TV Equinoxe Oceanic chassis F4






     Les châssis M4 (90°) et F4 (110°)

1986 - 1989

Le châssis DIGITAL (110°)

OVNI de 1988


Les châssis M4 (90°) et F4 (110°) marquaient une avancée significative en introduisant, pour la première fois chez Océanic, le bus I²C, permettant l’exploitation de l’interface IC SAB 3037. Bien que les CMS fussent encore absents, les MELF étaient, hélas, déjà bien présents. L'image demeurait respectable, avec toujours des noirs profonds, signature emblématique de cette marque française.


L’alimentation s’appuyait désormais sur le TEA 2019, avec une régulation assurée par optocoupleur(s).
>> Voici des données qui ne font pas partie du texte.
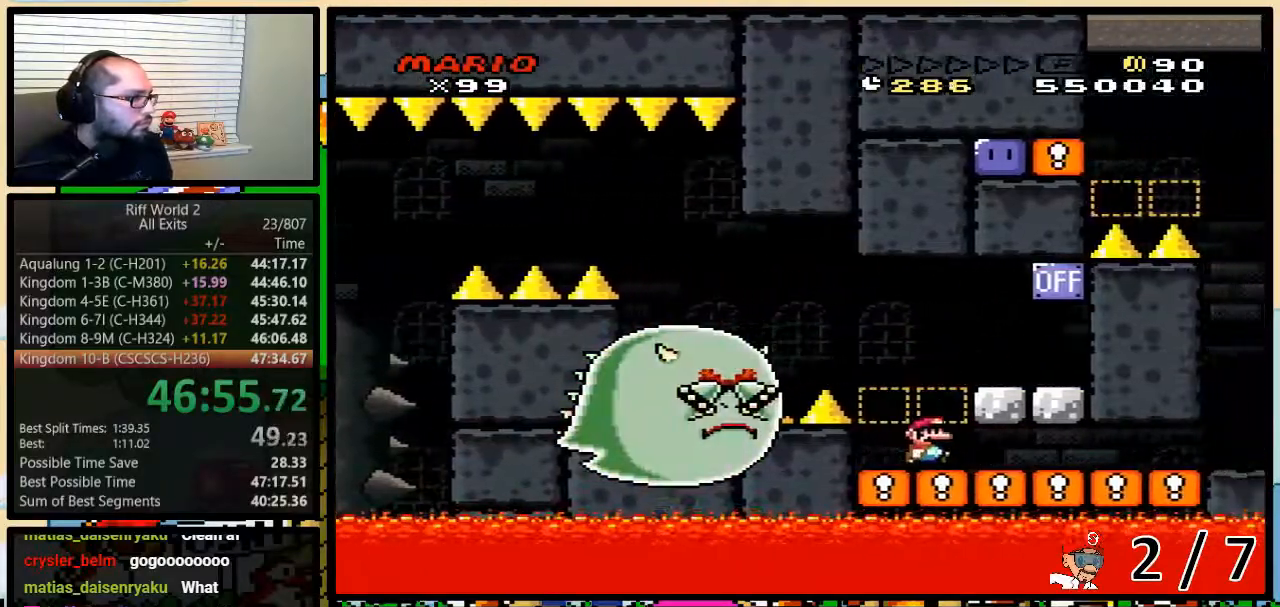
{"dt_ms": 500, "buttons": ["Y", "DPAD_RIGHT"], "events": [[50, "DPAD_UP", "up"]]}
La version stéréo haut de gamme Equinoxe allait même jusqu’à en ajouter une deuxième, toujours à découpage, pour répondre aux besoins énergétiques élevés de l’ampli BF équipé de deux TDA 2040. Une erreur de jeunesse obligea le constructeur à remplacer le transistor ligne Texas R3367 par un S2055, associé à un driver ligne par transformateur, ce qui renforça la robustesse de l’étage (châssis indice 4). Le tout soutenu par un THT d'une solidité raisonnable. L’alimentation bénéficia, elle aussi, d’une correction. Cependant, les déboires liés à la stabilité et à la maintenance de ce concept conduiront Océanic à se tourner, pour le châssis suivant, vers une solution plus éprouvée reposant sur le TDA 4601D. Les diodes BY 299 restaient majoritairement employées dans les secondaires. Du côté de la gestion, dorénavant associée à la synthèse de fréquence généralisée, le processeur MAB8421 de Philips et son EEPROM PCD 8575 se distinguèrent par leur constance de fonctionnement. La partie HF, avec son tuner et FI comprenant le TDA 2543 pour le son et le TDA 2549P pour l’image, offrait globalement une sensibilité satisfaisante, bien qu’un signal légèrement perturbé puisse encore entraîner un décrochement en chroma. Enfin, le haut du panier monophonique proposait une commande de tonalité spécifique, gérée par un TDA8420 et exploitant une TLC 339B à 29 touches avec contrôle des graves et des aigus : le grand luxe à l’époque, tout en conservant le même ampli BF que sur le M3.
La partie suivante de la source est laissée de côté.